Da für die Evangelischen Freikirchen lediglich die Gläubigkeit des Einzelnen, nicht jedoch eine verbindliche Lehre einer kirchlichen Gemeinschaft von Bedeutung ist, gibt es in ihnen – abgesehen von der Betonung der persönlichen Frömmigkeit – sehr unterschiedliche theologische Ausrichtungen: So hat sich die Evangelisch-methodistische Kirche, ähnlich wie in den USA, in Deutschland immer stärker der Evangelischen Landeskirche angenähert und steht mit ihr in Kirchengemeinschaft. Auch die Baptisten nähern sich theologisch immer stärker der Evangelischen Landeskirche an; in mancherlei Hinsicht ist die Ablehnung der Kindertaufe ihr einziger verbleibender Identitätsmarker.
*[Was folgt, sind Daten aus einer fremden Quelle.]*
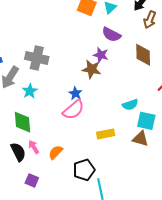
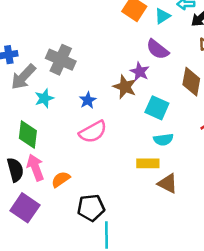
blue star: (75, 93) -> (88, 100), moved
cyan square: (146, 121) -> (157, 108), moved
yellow rectangle: (106, 134) -> (148, 163), moved
pink arrow: (34, 147) -> (35, 167), size x1.5
purple square: (32, 180) -> (25, 208), size x1.6

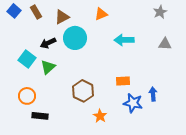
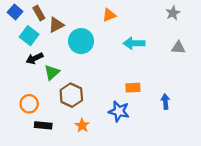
brown triangle: (62, 17) -> (56, 25), moved
black arrow: (48, 43) -> (35, 58), moved
cyan square: (27, 59) -> (29, 36), moved
brown hexagon: (83, 91) -> (71, 95), moved
blue star: (133, 103) -> (119, 111), moved
orange star: (100, 116) -> (82, 125), moved

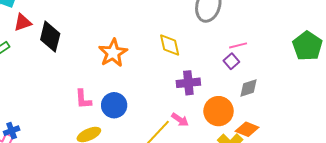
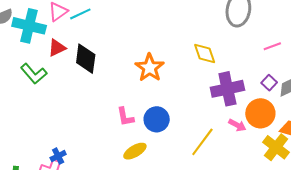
purple square: (231, 61) -> (269, 83), moved
purple cross: (188, 83) -> (227, 89), size x1.4
pink arrow: (180, 120) -> (237, 125), moved

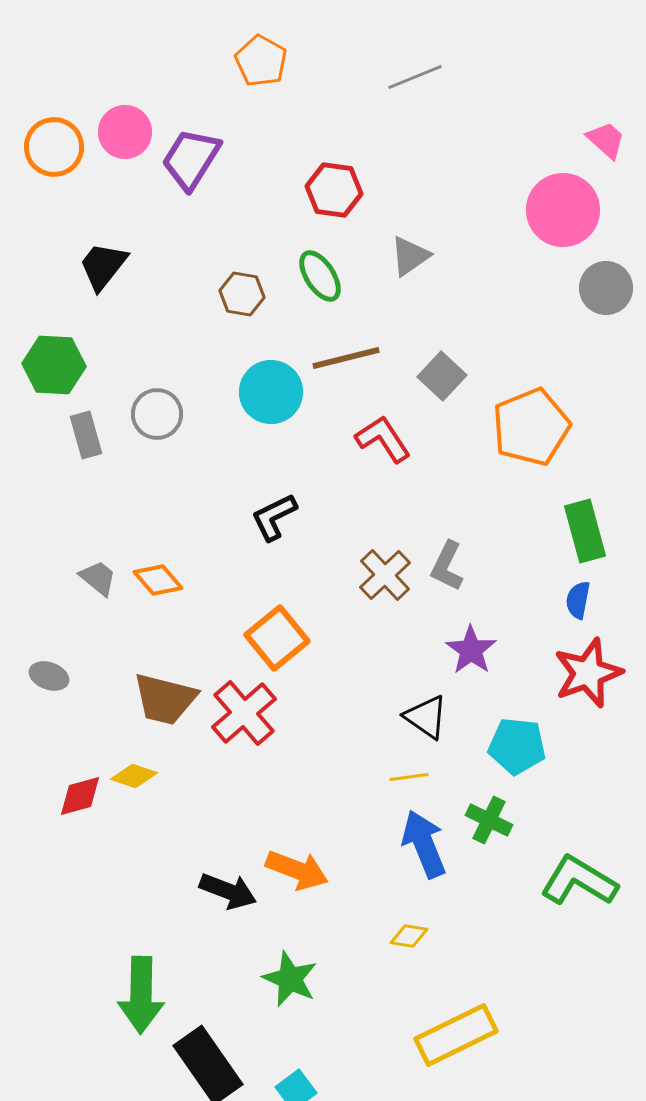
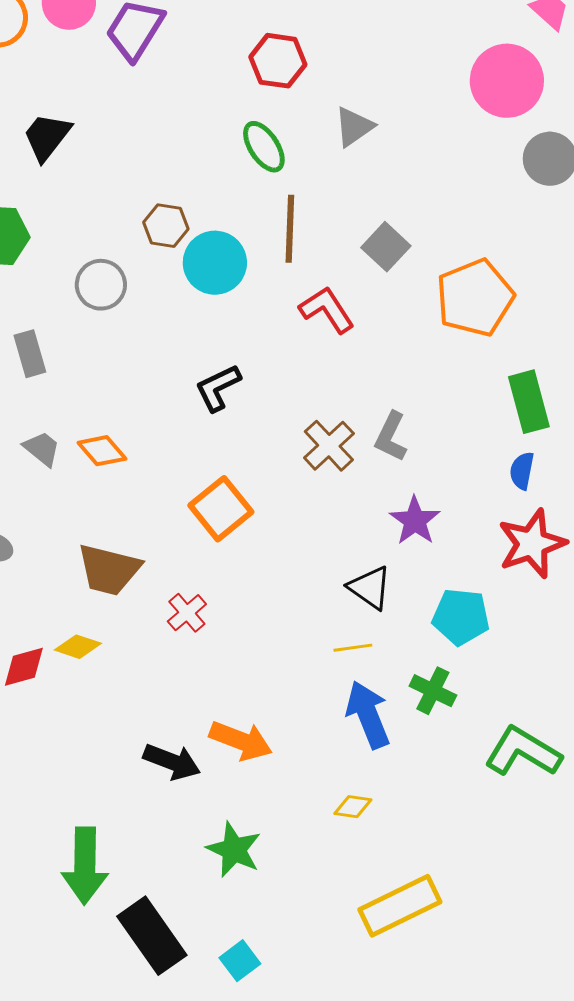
brown hexagon: (242, 294) -> (166, 226), moved
brown line: (346, 358) -> (290, 229), turned -74
gray rectangle: (86, 435) -> (30, 354), moved
red cross: (244, 713) -> (187, 613), moved, size x0.6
Die Mennoniten legen in Deutschland ohnehin seit langem ihre Schwerpunkte im friedenspolitischen Engagement. Gegen diese Entwicklungen gibt es in nicht wenigen Gemeinden der einzelnen Freikirchen jedoch starke Widerstände; besondere Konflikte brachen in den vergangenen Jahren mit russlanddeutschen Aussiedlern auf, die sich in die deutschen Mennoniten- und Baptistengemeinden zumeist nicht integrieren ließen und eigene, sehr konservativ geprägte Gemeinden gründeten. Auch einheimische „bibeltreue“ freikirchlich geprägte Christen finden ihre geistliche Heimat zunehmend in unabhängigen freien Gemeinden, die den liberaleren Kurs der klassischen Freikirchen ablehnen.